“Bystander” Chronic Infections Thwart Development of Immune Cell Memory
Implications for improving efficacy of vaccine campaigns in regions with chronic, infectious diseases
Article ID: 617977
Released: 15-May-2014 12:30 PM EDT
Source Newsroom: Perelman School of Medicine at the University of Pennsylvania
Newswise — PHILADELPHIA – Studies of vaccine programs in the developing world have revealed that individuals with chronic infections such as malaria and hepatitis tend to be less likely to develop the fullest possible immunity benefits from vaccines for unrelated illnesses. The underlying mechanisms for that impairment, however, are unclear, and distinguishing these so-called “bystander” effects on priming the immune system to fight future assaults versus development of immunological memory has been challenging.
A team from the Perelman School of Medicine at the University of Pennsylvania found that chronic bystander viral or parasitic infections – which are models for human infections like hepatitis, malaria, and parasitic worms – impaired the development of memory T cells in mouse models of long-term infection.
The effect of bystander infections also extended beyond mice. The researchers generated signatures of transcribed genes of cytomegalovirus-specific T cells from people with chronic hepatitis C infection and healthy controls. The gene-expression profiles of these two groups showed a clear impact of bystander chronic infection on T cells, including a difference in expression of many key T-cell memory-related genes. The findings are published this week in Immunity.
“Co-infections can result in poor immunity for other invading microbes and also vaccines,” says senior author E. John Wherry, PhD, director, Institute for Immunology and associate professor of Microbiology. “We now understand one of the main reasons: failure to develop immune memory capable of responding upon new infections.”
Immune memory, the hallmark of protective immunity against intracellular pathogens, is what keeps humans from being reinfected by a microbe to which they have already been exposed. Some immune cells are long-lived and active against whatever they were originally triggered by.
“If a person in the developing world gets a vaccine, and they harbor unrelated infections, such as malaria, tuberculosis, hepatitis B or C, and other parasitic infections, will this person have effective immune memory to the vaccine?” asks Wherry. “Our study has major relevance for applying vaccines in the developing world where co-infections might radically alter the type and quality of immunity generated by vaccines.”
Wherry cites vaccine campaigns for rotavirus and polio virus in the developing world in which people who were vaccinated had only 50 percent efficacy compared to 80 to 90 percent in the developed world for the same vaccine. Vaccine efficacy is the incidence of people who are vaccinated and get disease versus an unvaccinated control group.
The effects of bystander infection on immune memory cell development seen in the current study were independent of initial priming of the immune system by other pathogens and were associated with a molecular signature of chronic inflammation. Chronic inflammation reduced the number of bystander T cells, their memory development, and their ability to protect from a challenge infection.
The team concluded that exposure to prolonged bystander inflammation impairs the transition of effector T cells to memory T cells. In other words, bystander chronic infections prevent the critical ability of the immune response to “stand down” and preserve responsive cells for future encounters with the same infection.

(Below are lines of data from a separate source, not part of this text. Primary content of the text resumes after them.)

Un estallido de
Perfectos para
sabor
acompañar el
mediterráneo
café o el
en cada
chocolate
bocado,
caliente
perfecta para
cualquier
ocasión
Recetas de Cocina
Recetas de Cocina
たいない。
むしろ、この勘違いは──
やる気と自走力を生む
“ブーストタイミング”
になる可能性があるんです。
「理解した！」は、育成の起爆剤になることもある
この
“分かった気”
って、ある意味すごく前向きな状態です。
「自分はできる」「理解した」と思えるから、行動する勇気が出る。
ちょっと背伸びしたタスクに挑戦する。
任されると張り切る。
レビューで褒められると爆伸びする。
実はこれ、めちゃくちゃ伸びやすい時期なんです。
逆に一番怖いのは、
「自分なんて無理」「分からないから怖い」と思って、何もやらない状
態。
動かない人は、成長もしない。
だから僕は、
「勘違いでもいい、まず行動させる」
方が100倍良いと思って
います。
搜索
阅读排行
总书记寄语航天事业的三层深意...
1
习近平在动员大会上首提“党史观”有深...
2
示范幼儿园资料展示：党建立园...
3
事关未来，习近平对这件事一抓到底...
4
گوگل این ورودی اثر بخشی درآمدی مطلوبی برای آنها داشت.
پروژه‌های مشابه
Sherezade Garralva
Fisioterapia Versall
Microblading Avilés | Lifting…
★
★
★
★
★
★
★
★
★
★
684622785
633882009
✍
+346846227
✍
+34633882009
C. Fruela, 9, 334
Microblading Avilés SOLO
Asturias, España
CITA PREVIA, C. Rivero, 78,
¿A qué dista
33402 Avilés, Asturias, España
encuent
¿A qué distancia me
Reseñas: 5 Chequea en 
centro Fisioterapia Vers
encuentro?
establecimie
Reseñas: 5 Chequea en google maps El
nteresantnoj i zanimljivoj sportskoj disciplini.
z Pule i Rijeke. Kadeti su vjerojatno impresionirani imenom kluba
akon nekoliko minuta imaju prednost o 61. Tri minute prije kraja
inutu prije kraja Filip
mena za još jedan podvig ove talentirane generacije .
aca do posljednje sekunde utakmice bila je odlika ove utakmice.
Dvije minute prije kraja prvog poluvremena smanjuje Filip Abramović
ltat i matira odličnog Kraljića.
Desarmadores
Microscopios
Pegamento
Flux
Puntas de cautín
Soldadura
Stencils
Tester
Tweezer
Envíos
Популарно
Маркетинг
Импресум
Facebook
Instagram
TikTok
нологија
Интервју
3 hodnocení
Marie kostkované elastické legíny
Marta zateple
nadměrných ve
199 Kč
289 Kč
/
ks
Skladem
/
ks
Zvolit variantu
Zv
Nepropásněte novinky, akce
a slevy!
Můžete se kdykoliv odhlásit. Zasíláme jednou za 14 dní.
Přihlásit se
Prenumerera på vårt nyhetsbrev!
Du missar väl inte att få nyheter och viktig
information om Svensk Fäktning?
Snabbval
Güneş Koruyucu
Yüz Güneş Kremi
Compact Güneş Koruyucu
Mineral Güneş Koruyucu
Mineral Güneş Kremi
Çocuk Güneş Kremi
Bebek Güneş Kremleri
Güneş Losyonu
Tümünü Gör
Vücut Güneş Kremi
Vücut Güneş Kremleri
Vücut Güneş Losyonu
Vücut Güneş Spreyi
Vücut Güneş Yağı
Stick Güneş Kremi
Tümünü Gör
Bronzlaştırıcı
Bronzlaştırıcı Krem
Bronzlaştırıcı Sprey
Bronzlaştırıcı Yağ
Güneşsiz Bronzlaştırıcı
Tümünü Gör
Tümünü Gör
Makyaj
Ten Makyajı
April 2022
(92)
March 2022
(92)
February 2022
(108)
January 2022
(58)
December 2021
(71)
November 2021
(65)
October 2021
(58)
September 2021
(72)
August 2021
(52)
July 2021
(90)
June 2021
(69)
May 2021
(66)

These data have important implications for vaccines for the developing world where co-infections are common and also for vaccines and immune therapies in patients with chronic inflammatory diseases. Specifically, working to treat co-infections -- via anti-parasite treatment in developing countries, for example -- prior to vaccines or treatment with anti-inflammatory agents at the right times may improve long-term immunity in some settings.
Erietta Stelekati, PhD, a postdoctoral fellow in the Wherry lab, is first author of the paper.
The study was supported in part by the National Institutes of Allergy and Infectious Diseases (AI 083022).
Penn Medicine is one of the world's leading academic medical centers, dedicated to the related missions of medical education, biomedical research, and excellence in patient care. Penn Medicine consists of the Raymond and Ruth Perelman School of Medicine at the University of Pennsylvania (founded in 1765 as the nation's first medical school) and the University of Pennsylvania Health System, which together form a $4.3 billion enterprise.
The Perelman School of Medicine has been ranked among the top five medical schools in the United States for the past 17 years, according to U.S. News & World Report's survey of research-oriented medical schools. The School is consistently among the nation's top recipients of funding from the National Institutes of Health, with $392 million awarded in the 2013 fiscal year.
The University of Pennsylvania Health System's patient care facilities include: The Hospital of the University of Pennsylvania -- recognized as one of the nation's top "Honor Roll" hospitals by U.S. News & World Report; Penn Presbyterian Medical Center; Chester County Hospital; Penn Wissahickon Hospice; and Pennsylvania Hospital -- the nation's first hospital, founded in 1751. Additional affiliated inpatient care facilities and services throughout the Philadelphia region include Chestnut Hill Hospital and Good Shepherd Penn Partners, a partnership between Good Shepherd Rehabilitation Network and Penn Medicine.
Penn Medicine is committed to improving lives and health through a variety of community-based programs and activities. In fiscal year 2013, Penn Medicine provided $814 million to benefit our community.